◆ Exercise directions ◆
The expected output is the full set of entries, printed exactly, without pictures.

Top of Records shown

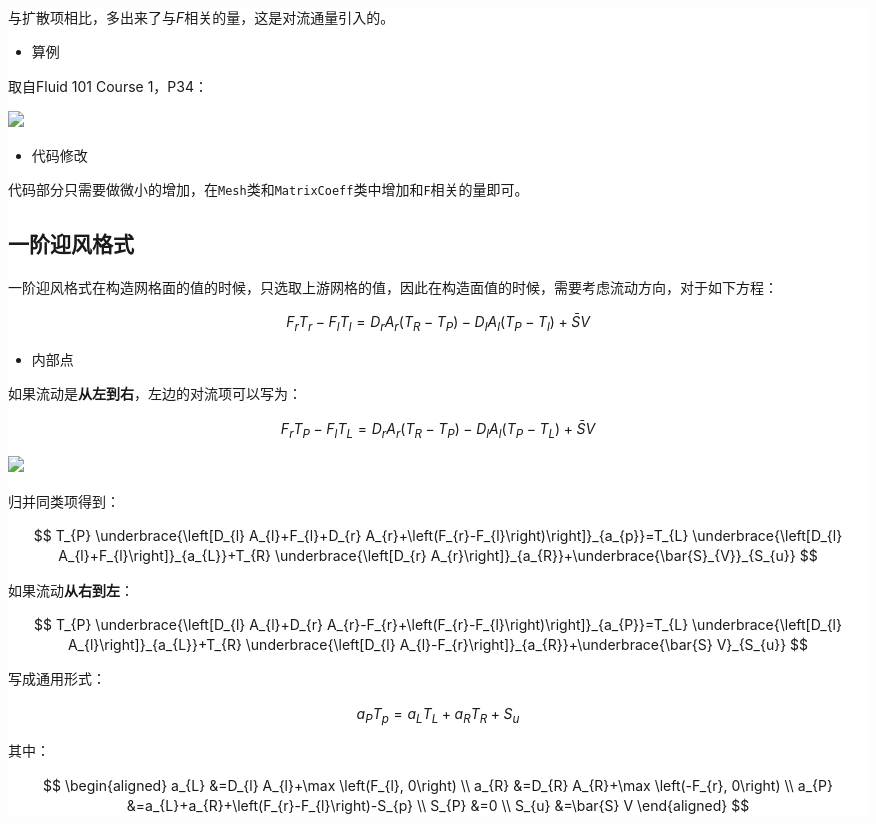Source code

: 与扩散项相比，多出来了与$F$相关的量，这是对流通量引入的。

- 算例

取自Fluid 101 Course 1，P34：

![](https://md-pic-1259272405.cos.ap-guangzhou.myqcloud.com/img/20200803204948.png)

- 代码修改

代码部分只需要做微小的增加，在`Mesh`类和`MatrixCoeff`类中增加和`F`相关的量即可。

## 一阶迎风格式

一阶迎风格式在构造网格面的值的时候，只选取上游网格的值，因此在构造面值的时候，需要考虑流动方向，对于如下方程：

$$
F_{r} T_{r}-F_{l} T_{l}=D_{r} A_{r}\left(T_{R}-T_{P}\right)-D_{l} A_{l}\left(T_{P}-T_{l}\right)+\bar{S} V
$$

- 内部点

如果流动是**从左到右**，左边的对流项可以写为：

$$
F_{r} T_{P}-F_{l} T_{L}=D_{r} A_{r}\left(T_{R}-T_{P}\right)-D_{l} A_{l}\left(T_{P}-T_{L}\right)+\bar{S} V
$$

![](https://md-pic-1259272405.cos.ap-guangzhou.myqcloud.com/img/20200727161942.png)

归并同类项得到：

$$
T_{P} \underbrace{\left[D_{l} A_{l}+F_{l}+D_{r} A_{r}+\left(F_{r}-F_{l}\right)\right]}_{a_{p}}=T_{L} \underbrace{\left[D_{l} A_{l}+F_{l}\right]}_{a_{L}}+T_{R} \underbrace{\left[D_{r} A_{r}\right]}_{a_{R}}+\underbrace{\bar{S}_{V}}_{S_{u}}
$$

如果流动**从右到左**：

$$
T_{P} \underbrace{\left[D_{l} A_{l}+D_{r} A_{r}-F_{r}+\left(F_{r}-F_{l}\right)\right]}_{a_{P}}=T_{L} \underbrace{\left[D_{l} A_{l}\right]}_{a_{L}}+T_{R} \underbrace{\left[D_{l} A_{l}-F_{r}\right]}_{a_{R}}+\underbrace{\bar{S} V}_{S_{u}}
$$

写成通用形式：

$$
a_{P} T_{p}=a_{L} T_{L}+a_{R} T_{R}+S_{u}
$$

其中：

$$
\begin{aligned}
a_{L} &=D_{l} A_{l}+\max \left(F_{l}, 0\right) \\
a_{R} &=D_{R} A_{R}+\max \left(-F_{r}, 0\right) \\
a_{P} &=a_{L}+a_{R}+\left(F_{r}-F_{l}\right)-S_{p} \\
S_{P} &=0 \\
S_{u} &=\bar{S} V
\end{aligned}
$$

Bottom of Records shown

◆ Finished exercise ◆
Source code

: 与扩散项相比，多出来了与$F$相关的量，这是对流通量引入的。

- 算例

取自Fluid 101 Course 1，P34：

![](https://md-pic-1259272405.cos.ap-guangzhou.myqcloud.com/img/20200803204948.png)

- 代码修改

代码部分只需要做微小的增加，在`Mesh`类和`MatrixCoeff`类中增加和`F`相关的量即可。

## 一阶迎风格式

一阶迎风格式在构造网格面的值的时候，只选取上游网格的值，因此在构造面值的时候，需要考虑流动方向，对于如下方程：

$$
F_{r} T_{r}-F_{l} T_{l}=D_{r} A_{r}\left(T_{R}-T_{P}\right)-D_{l} A_{l}\left(T_{P}-T_{l}\right)+\bar{S} V
$$

- 内部点

如果流动是**从左到右**，左边的对流项可以写为：

$$
F_{r} T_{P}-F_{l} T_{L}=D_{r} A_{r}\left(T_{R}-T_{P}\right)-D_{l} A_{l}\left(T_{P}-T_{L}\right)+\bar{S} V
$$

![](https://md-pic-1259272405.cos.ap-guangzhou.myqcloud.com/img/20200727161942.png)

归并同类项得到：

$$
T_{P} \underbrace{\left[D_{l} A_{l}+F_{l}+D_{r} A_{r}+\left(F_{r}-F_{l}\right)\right]}_{a_{p}}=T_{L} \underbrace{\left[D_{l} A_{l}+F_{l}\right]}_{a_{L}}+T_{R} \underbrace{\left[D_{r} A_{r}\right]}_{a_{R}}+\underbrace{\bar{S}_{V}}_{S_{u}}
$$

如果流动**从右到左**：

$$
T_{P} \underbrace{\left[D_{l} A_{l}+D_{r} A_{r}-F_{r}+\left(F_{r}-F_{l}\right)\right]}_{a_{P}}=T_{L} \underbrace{\left[D_{l} A_{l}\right]}_{a_{L}}+T_{R} \underbrace{\left[D_{l} A_{l}-F_{r}\right]}_{a_{R}}+\underbrace{\bar{S} V}_{S_{u}}
$$

写成通用形式：

$$
a_{P} T_{p}=a_{L} T_{L}+a_{R} T_{R}+S_{u}
$$

其中：

$$
\begin{aligned}
a_{L} &=D_{l} A_{l}+\max \left(F_{l}, 0\right) \\
a_{R} &=D_{R} A_{R}+\max \left(-F_{r}, 0\right) \\
a_{P} &=a_{L}+a_{R}+\left(F_{r}-F_{l}\right)-S_{p} \\
S_{P} &=0 \\
S_{u} &=\bar{S} V
\end{aligned}
$$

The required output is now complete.